Diante da anistia pascal, a multidão
escolheu Barrabás ao invés de Jesus. Existe hoje uma inversão de valores, uma
identificação doentia com o mal, com o bandido, com o assassino, com o
anti-herói. Como nós estamos em relação a isso? Os meus valores também estão
invertidos? Jesus é modelo de ser humano para mim? É nele que eu me inspiro,
para orientar minha conduta no dia a dia?
Diante da escolha da multidão por
Barrabás, Pilatos lavou as mãos: “Eu não sou
responsável pelo sangue deste homem. Este é um
problema vosso!”
O povo todo respondeu: “Que o sangue dele caia sobre nós e sobre os nossos filhos” (Mt 27,24-25).

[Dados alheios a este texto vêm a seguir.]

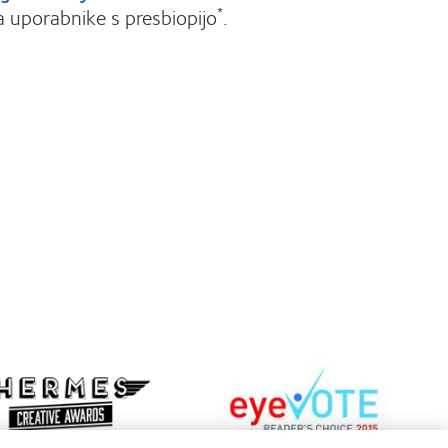
a uporabnike s presbiopijo
.
*
Learn
more
n
about
e
EyeVote
t
Readers’
mes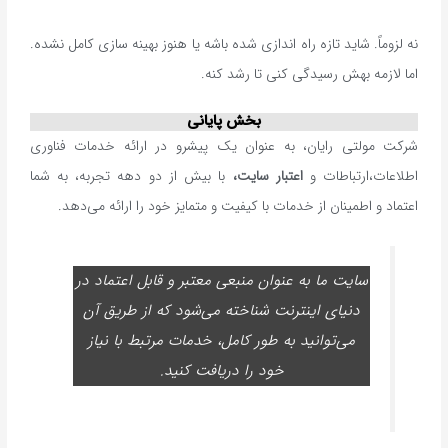
نه لزوماً. شاید تازه راه اندازی شده باشه یا هنوز بهینه سازی کامل نشده.
اما لازمه بهش رسیدگی کنی تا رشد کنه.
بخش پایانی
شرکت مولتی رایان، به عنوان یک پیشرو در ارائه خدمات فناوری
اطلاعات،ارتباطات و
اعتبار سایت،
با بیش از دو دهه تجربه، به شما
اعتماد و اطمینان از خدمات با کیفیت و متمایز خود را ارائه می‌دهد.
سایت ما به عنوان منبعی معتبر و قابل اعتماد در
دنیای اینترنت شناخته می‌شود که از طریق آن
می‌توانید به طور کامل، خدمات مرتبط با نیاز
خود را دریافت کنید.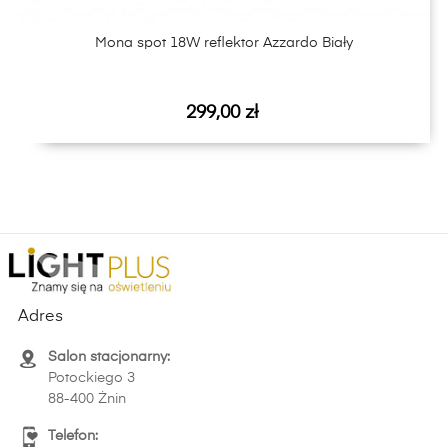
Mona spot 18W reflektor Azzardo Biały
Cena
299,00 zł
Adres
Salon stacjonarny:
Potockiego 3
88-400 Żnin
Telefon: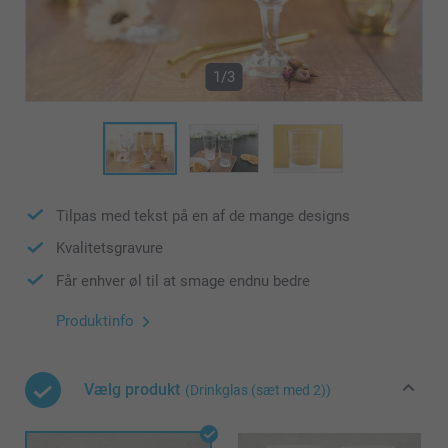
1/3
Tilpas med tekst på en af de mange designs
Kvalitetsgravure
Får enhver øl til at smage endnu bedre
Produktinfo
Vælg produkt
(Drinkglas (sæt med 2))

A Campanha da Fraternidade lembrou da nossa responsabilidade diante dos que
passam fome: “Dai-lhes vós mesmos de comer!” (Mt 14,16). Temos uma parcela de
responsabilidade pelo tipo de sociedade em que vivemos. O sangue que é
derramado injustamente perto de nós cedo ou tarde nos atingirá: “Ou nos
salvamos todos, ou não se salva ninguém” (Papa Francisco, FT n.137).
Estando
crucificado, Jesus ouviu insultos: “Salva-te a ti mesmo! Se és o Filho de Deus, desce da cruz!” (Mt 27,40). “A outros salvou... a
si mesmo não pode salvar!
Desça agora da cruz! e
acreditaremos nele.
Confiou em Deus; que o livre agora, se é que Deus o ama!” (Mt 27,42.43). A cruz de Jesus nos recorda que nós
nem sempre escolhemos o tipo de sofrimento que vamos enfrentar, mas sempre
podemos escolher a maneira de lidar com ele. A cruz também questiona a nossa
imagem de Deus: Ele existe? Ele me ama? Por que permitiu esse sofrimento em
minha vida?
Mas o mais perigoso é o fato de que a cruz nos faz
experimentar a ausência, o abandono de Deus: “Meu Deus, meu Deus, por que me
abandonaste?” (Mt 24,46). Precisamos levar a sério as pessoas que não acreditam
em Deus devido ao sofrimento que existe no mundo. Além disso, precisamos estar
preparados para essa experiência terrível da ausência ou da sensação de sermos
abandonados por Deus. “Jesus não duvida de sua existência nem de seu poder para
salvá-lo. Queixa-se de seu silêncio: onde está? Por que se cala? Por que o
abandona precisamente no momento em que mais precisa dele? Jesus morre na noite
mais escura. Morre com um ‘por que?’ nos lábios” (Pagola, Jesus – aproximação histórica,
p.484).
A
resposta do Pai se dá após a morte do Filho! “E eis que a cortina do santuário rasgou-se de alto a baixo, em duas partes, a terra
tremeu e as pedras se partiram. Os túmulos se abriram e muito corpos dos santos falecidos ressuscitaram! Saindo dos túmulos,
depois da ressurreição de Jesus, apareceram na
Cidade Santa e foram vistos por muitas pessoas” (Mt 27,51-53). O céu se rasga
para acolher a oferenda do Filho em favor de toda a humanidade: “Ele provou a
morte em favor de todos os homens” (Hb 2,9). O céu se rasga para dizer que Deus
não aprova a violência e as injustiças que provocam a morte de tantas pessoas e
que, aqueles que o mundo mata, Deus ressuscita. A força redentora da morte de
Jesus se comprova na imediata ressurreição dos santos falecidos.
Hoje,
entregamos ao Pai nossa experiência de cruz e a crucificação de tantas pessoas
que morrem injustamente em nosso mundo. Clamamos pela sua intervenção na face
da terra (terremoto) e nos colocamos todos debaixo do véu rasgado, para receber
do céu os benefícios da morte redentora de nosso salvador Jesus Cristo.